Dataset entries
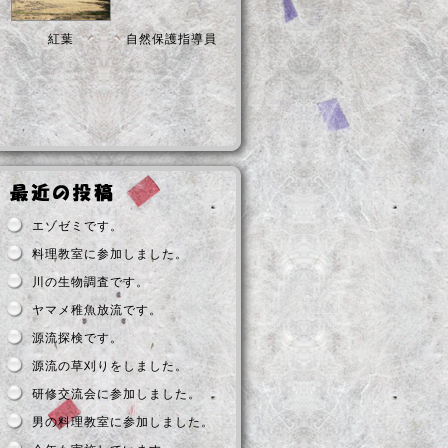
紅葉
自然保護指導員
エゾゼミです。
料理教室に参加しました。
川の生物調査です。
ヤマメ稚魚放流です。
源流探検です。
源流の草刈りをしました。
研修交流会に参加しました。
男の料理教室に参加しました。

◆ What is needed
Give the records back verbatim, pictures excluded.

◆ Reply
紅葉
自然保護指導員
エゾゼミです。
料理教室に参加しました。
川の生物調査です。
ヤマメ稚魚放流です。
源流探検です。
源流の草刈りをしました。
研修交流会に参加しました。
男の料理教室に参加しました。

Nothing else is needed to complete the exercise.